岩渕:日本企業はサービスや業務の複雑性が高く、社内システムの設計も古いためアメリカよりはAIの適用に苦労していますが、近い将来、特にホワイトカラーの業務はかなり自動化されていくと私も思います。
ティム:つまり企業は業務効率では競争できなくなります。競争力は創造性とイノベーションと、誰よりも顧客を深く理解し、より深い関係を築く力でしかなくなる。そのすべてが、ある種の人間の深い関与を必要とするようになります。それがどのような形を取るかは正確にはわからないですが、将来競争する企業は、より速くイノベーションを起こし、より速く変わり、新しい知を発見できなければならないと私は心から信じています。
岩渕:なるほど過去のインターネットインフラのようにAIが浸透すると、企業の差別化は人間とAIが協働しながら、イノベーションを起こす領域にいかに規模と質で投資していくか、ということになるのですね。確かに論考の中でもAIの自動化により生まれる人的資本の余力を「Dividend(配当)」として創造性の領域に投資することで複利の効果が生まれ企業の価値創造に大きな差がつく、という論旨でお話されています。

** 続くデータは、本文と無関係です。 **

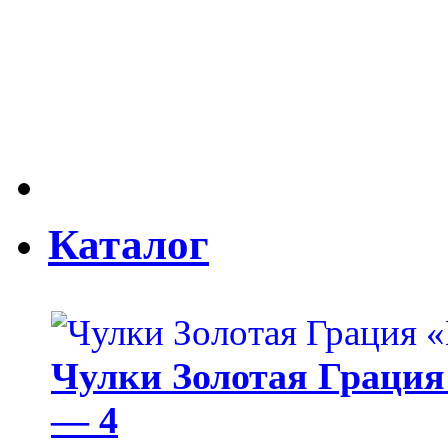
Каталог
Чулки Золотая Грация 
— 4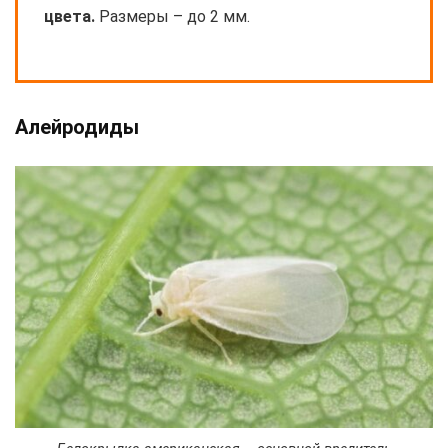
цвета.
Размеры – до 2 мм.
Алейродиды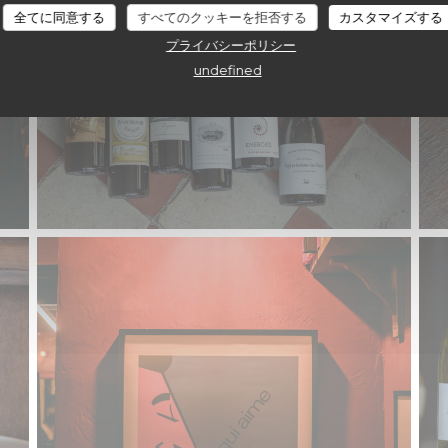
全てに同意する
すべてのクッキーを拒否する
カスタマイズする
プライバシーポリシー
undefined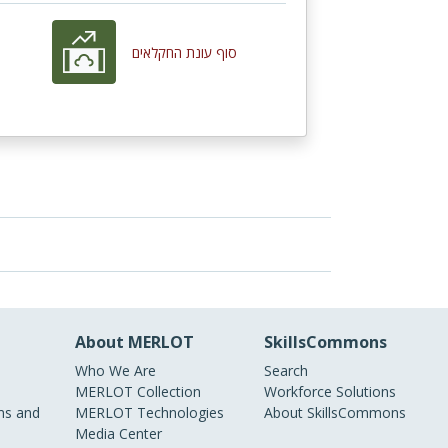
סוף עונת החקלאים
About MERLOT
SkillsCommons
Who We Are
Search
MERLOT Collection
Workforce Solutions
s and
MERLOT Technologies
About SkillsCommons
Media Center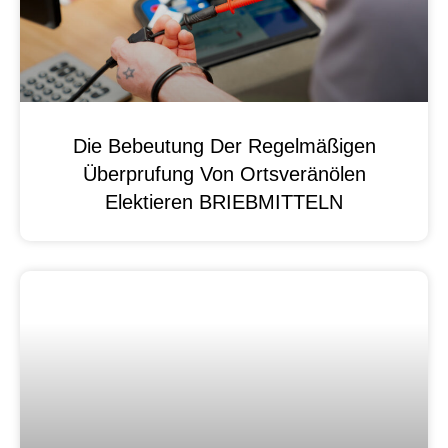
Die Bebeutung Der Regelmäßigen
Überprufung Von Ortsveränölen
Elektieren BRIEBMITTELN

そうすると差は指数関数的に開いていきますね。
ティム:そうです。そしてそれは人間がとても得意なもので、そうやって進化を続けてきたのではないですか?
歴史的に繰り返される「人間性への回帰」とアートの重要性
岩渕:たしかに我々は多くの技術変化を経験してきました。産業革命は18世紀後半に起こりましたが、当時、機械化の急速な進展で人間性は取り残され、その反動でウィリアム・モリスやバウハウスといった工業デザインに人間性を取り戻す運動もありましたね。コンピューターやインターネットの発展期にも、デザイン思考やインタラクションデザインなど繰り返し人間の側から反応し適応しようとする周期的なパターンが見られます。アートが単純に絵画や彫刻を意味するのではなく、人間にしかできない五感を使った高度な創造活動と定義すれば、よりこの議論がクリアになってきますね。

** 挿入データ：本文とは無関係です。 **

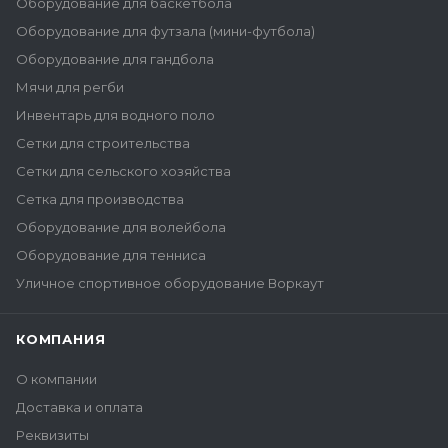
Оборудование для баскетбола
Оборудование для футзала (мини-футбола)
Оборудование для гандбола
Мячи для регби
Инвентарь для водного поло
Сетки для строительства
Сетки для сельского хозяйства
Сетка для производства
Оборудование для волейбола
Оборудование для тенниса
Уличное спортивное оборудование Воркаут
КОМПАНИЯ
О компании
Доставка и оплата
Реквизиты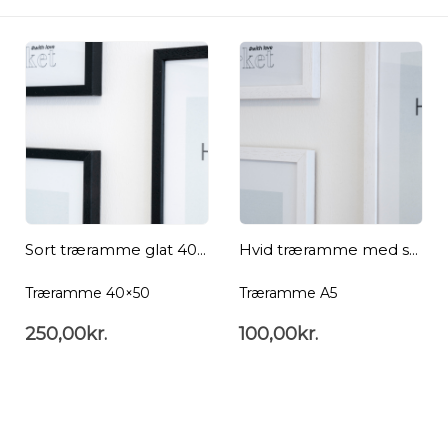
Sort træramme glat 40×50
Hvid træramme med struktur A5
Træramme 40×50
Træramme A5
250,00
kr.
100,00
kr.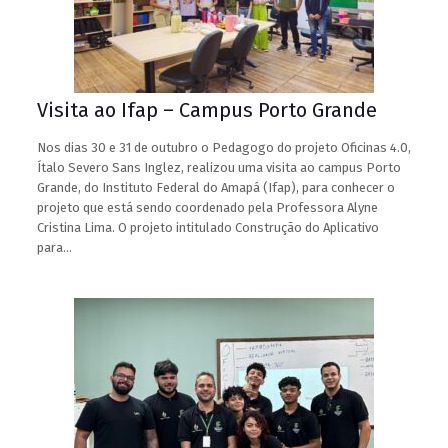
Visita ao Ifap – Campus Porto Grande
Nos dias 30 e 31 de outubro o Pedagogo do projeto Oficinas 4.0,
Ítalo Severo Sans Inglez, realizou uma visita ao campus Porto
Grande, do Instituto Federal do Amapá (Ifap), para conhecer o
projeto que está sendo coordenado pela Professora Alyne
Cristina Lima. O projeto intitulado Construção do Aplicativo
para…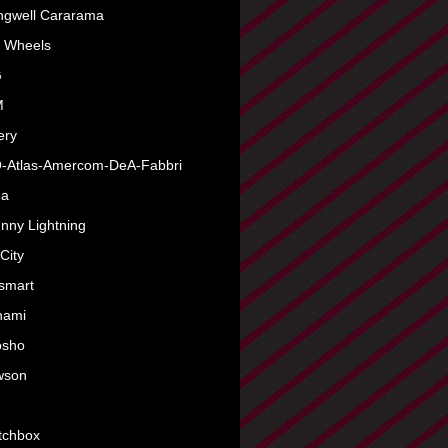
ngwell Cararama
 Wheels
G
M
lery
-Atlas-Amercom-DeA-Fabbri
da
nny Lightning
City
smart
nami
osho
wson
tchbox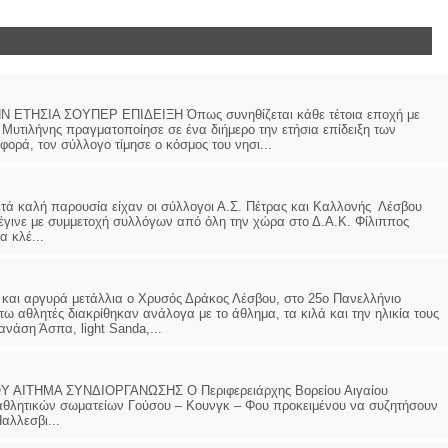
ΗΣΙΑ ΣΟΥΠΕΡ ΕΠΙΔΕΙΞΗ Όπως συνηθίζεται κάθε τέτοια εποχή με
 Μυτιλήνης πραγματοποίησε σε ένα διήμερο την ετήσια επίδειξη των
φορά, τον σύλλογο τίμησε ο κόσμος του νησι...
αλή παρουσία είχαν οι σύλλογοι Α.Σ. Πέτρας και Καλλονής Λέσβου
έγινε με συμμετοχή συλλόγων από όλη την χώρα στο Δ.Α.Κ. Φίλιππος
 κλέ...
 αργυρά μετάλλια ο Χρυσός Δράκος Λέσβου, στο 25ο Πανελλήνιο
αθλητές διακρίθηκαν ανάλογα με το άθλημα, τα κιλά και την ηλικία τους
νάση Άσπα, light Sanda,...
ΙΤΗΜΑ ΣΥΝΔΙΟΡΓΑΝΩΣΗΣ Ο Περιφερειάρχης Βορείου Αιγαίου
θλητικών σωματείων Γούσου – Κουνγκ – Φου προκειμένου να συζητήσουν
αλλεσβι...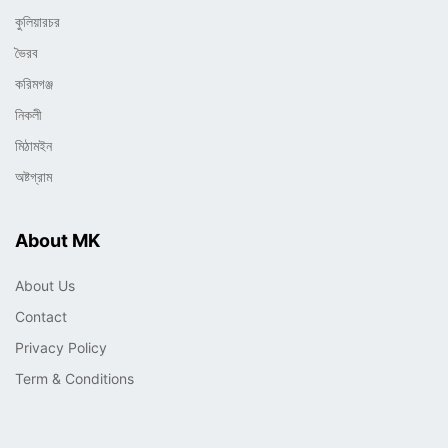
কুলিয়ারচর
ভৈরব
করিমগঞ্জ
নিকলী
মিঠামইন
অষ্টগ্রাম
About MK
About Us
Contact
Privacy Policy
Term & Conditions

ティム:まさにそのとおりです。そして同時に、我々は技術について意思を持って正しい選択をしなければならない。とりわけ AIには、もし無思慮なやり方で技術を放任すれば、人間の創造する力や、何らかの制御・主体性を持つ力を破壊しかねないという明確なリスクがあるからです。ですので、著作権など法的保護を通じて人間の創造への寄与をどう守るか、AIシステムが人間の営みからどう学ぶかをどう規制し、人間がその学習から恩恵を得られるようにするか——これも考慮すべき重要なことです。
我々は技術について思慮深くあり、人間が人として栄える余地を残さねばならない。これは必ずしも自動的には起こらないと思うのです。だがその余地を残せば、技術だけからは生まれない新しいアイデアを推進し、探求する道を、人間の創造性は必ず見つけると、私はかなり確信しています。
私にとってアートが極めて重要なのはそのためです。アートは常に、人間が新しいアイデアを押し進め、表現する場であり続けた。時にそれはデザインと異なり実用的な目的を持たないのですが、ときに結果として実用的な目的を持つことになる。それまで理解していなかった世界の新しい見方へとつながるからです。
繰り返しになりますが、AIに関しては何が本当に可能になるのか、我々はその理解の途上にいます。ですが我々には、アートが——人間の直観という非常に強力な思考の仕方に触れ、それにアクセスするアートが——どれだけ分析を重ねても決して生み出せない成果を生み出す可能性がある、という証拠があります。
岩渕:AIを主語に考えると、残った人間に何ができるのか?という論調になりますが、人間が行うアートという営みの側からのレンズで見ると、より本質的な議論になりますね。